The Day We Lost Our Apple Tree
by Schuyler Waynforth

 
     
     
   
 

In the newspaper the other morning was an advice column with the following eye-catching lead: “After 23 years of marriage, looking after the family while my husband worked, I feel I have earned the right to change my life and begin a career of my own. But my husband is not being supportive.” I was irritated and amused. Not because her husband wasn’t being supportive, but because she’d “earned” the right to change her life. It seems such a completely absurd notion that by being a stay at home mother for 23 years she had sacrificed and toiled long enough to be in a position to change her life and begin a career of her own.

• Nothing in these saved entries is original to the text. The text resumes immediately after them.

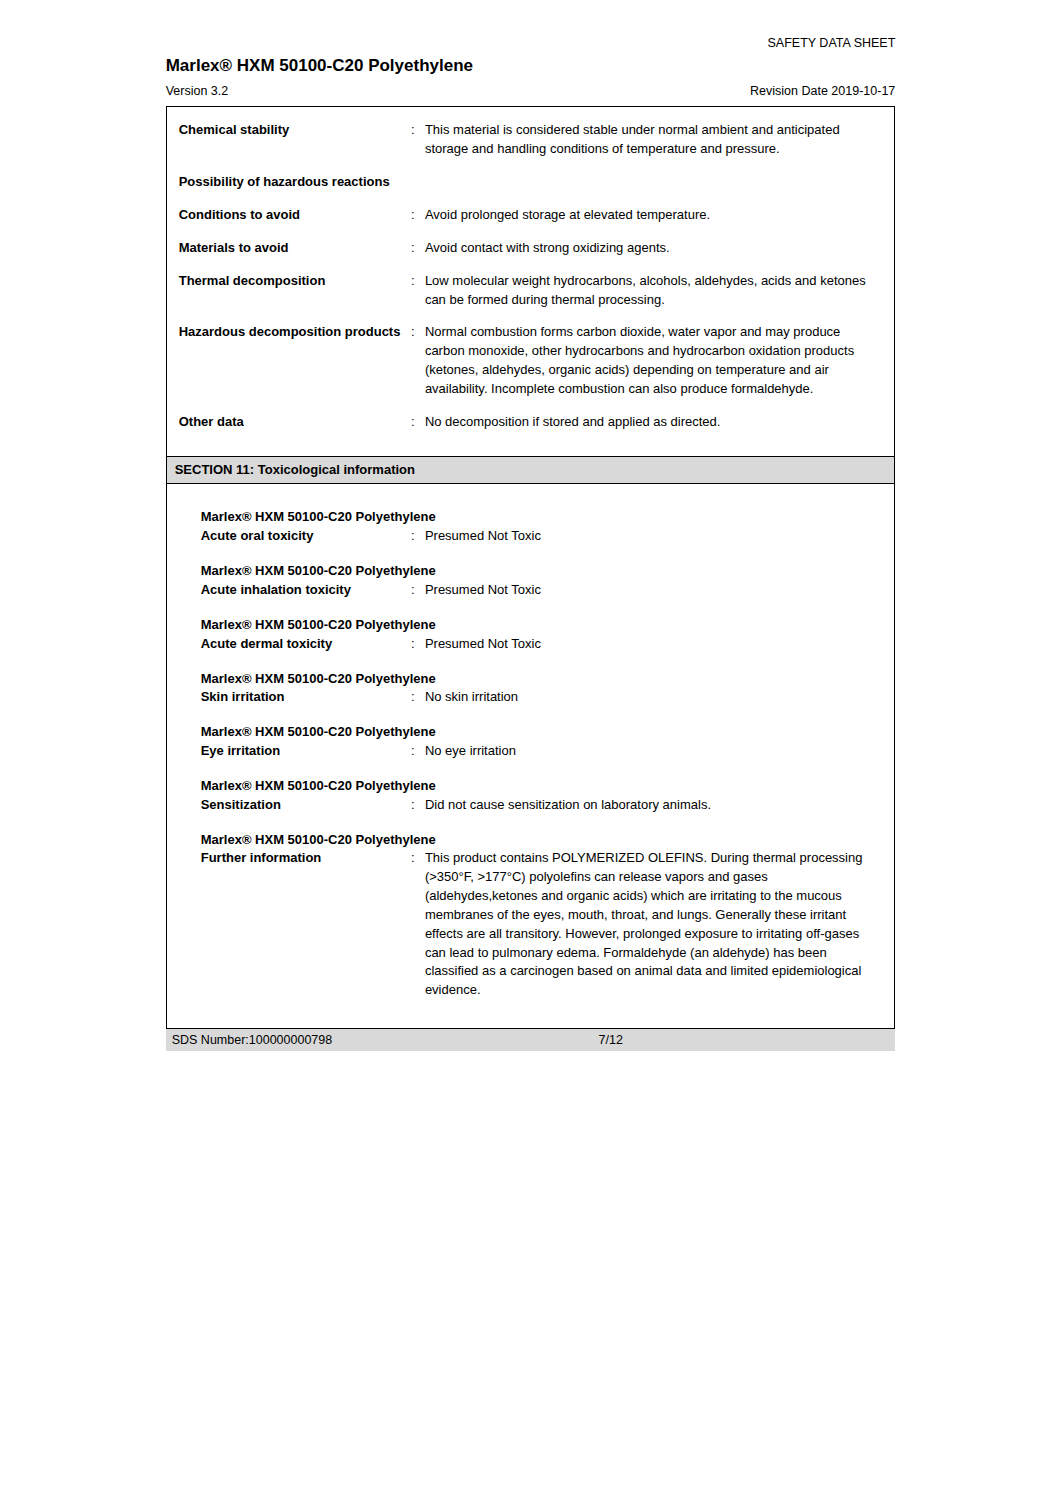SAFETY DATA SHEET
Marlex® HXM 50100-C20 Polyethylene
Version 3.2 Revision Date 2019-10-17
| Chemical stability | : | This material is considered stable under normal ambient and anticipated storage and handling conditions of temperature and pressure. |
| Possibility of hazardous reactions |
| Conditions to avoid | : | Avoid prolonged storage at elevated temperature. |
| Materials to avoid | : | Avoid contact with strong oxidizing agents. |
| Thermal decomposition | : | Low molecular weight hydrocarbons, alcohols, aldehydes, acids and ketones can be formed during thermal processing. |
| Hazardous decomposition products | : | Normal combustion forms carbon dioxide, water vapor and may produce carbon monoxide, other hydrocarbons and hydrocarbon oxidation products (ketones, aldehydes, organic acids) depending on temperature and air availability. Incomplete combustion can also produce formaldehyde. |
| Other data | : | No decomposition if stored and applied as directed. |
SECTION 11: Toxicological information
Marlex® HXM 50100-C20 Polyethylene
| Acute oral toxicity | : | Presumed Not Toxic |
Marlex® HXM 50100-C20 Polyethylene
| Acute inhalation toxicity | : | Presumed Not Toxic |
Marlex® HXM 50100-C20 Polyethylene
| Acute dermal toxicity | : | Presumed Not Toxic |
Marlex® HXM 50100-C20 Polyethylene
| Skin irritation | : | No skin irritation |
Marlex® HXM 50100-C20 Polyethylene
| Eye irritation | : | No eye irritation |
Marlex® HXM 50100-C20 Polyethylene
| Sensitization | : | Did not cause sensitization on laboratory animals. |
Marlex® HXM 50100-C20 Polyethylene
| Further information | : | This product contains POLYMERIZED OLEFINS. During thermal processing (>350°F, >177°C) polyolefins can release vapors and gases (aldehydes,ketones and organic acids) which are irritating to the mucous membranes of the eyes, mouth, throat, and lungs. Generally these irritant effects are all transitory. However, prolonged exposure to irritating off-gases can lead to pulmonary edema. Formaldehyde (an aldehyde) has been classified as a carcinogen based on animal data and limited epidemiological evidence. |
SDS Number:100000000798 7/12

I have been a stay at home mom for the best of 10 years. I’ve worked a very part-time job at the VA hospital in Albuquerque, done a bit of webpage design to justify my mom giving us money when things were tight, and I was very briefly an editor for a Japanese physical anthropologist. But really, for the past 10 years I’ve been looking after the family. In those 10 years, except for the bit of money I earned working, I’ve got bupkis; no bank account, no pension, no 501k. I can’t barter those 10 years against David supporting my potential future decisions. But I don’t feel that those years have been some sort of sacrifice to set me up with a future bounty. I love my life, I love being the primary care giver to my two amazing people who still need me and who definitely want me. And I feel lucky to have David willing and able to support my choice to stay home.

A few days ago an old Bramley apple tree at the bottom of our garden fell down. Over the past couple of days I’ve been working at sawing off the branches so that I could clear out the tree and make a path to the greenhouse. Simon came down and pulled off a piece of bark from the tree. It smelled of apples. I’d never really thought about that before. How a tree would smell of its fruit, or, really, how a fruit would smell of its tree. He took a piece to David so that he could smell it and then to Linnaea and her friend so they could smell it. The bottom of the garden filled with their voices as they all came down to peel off more of the bark.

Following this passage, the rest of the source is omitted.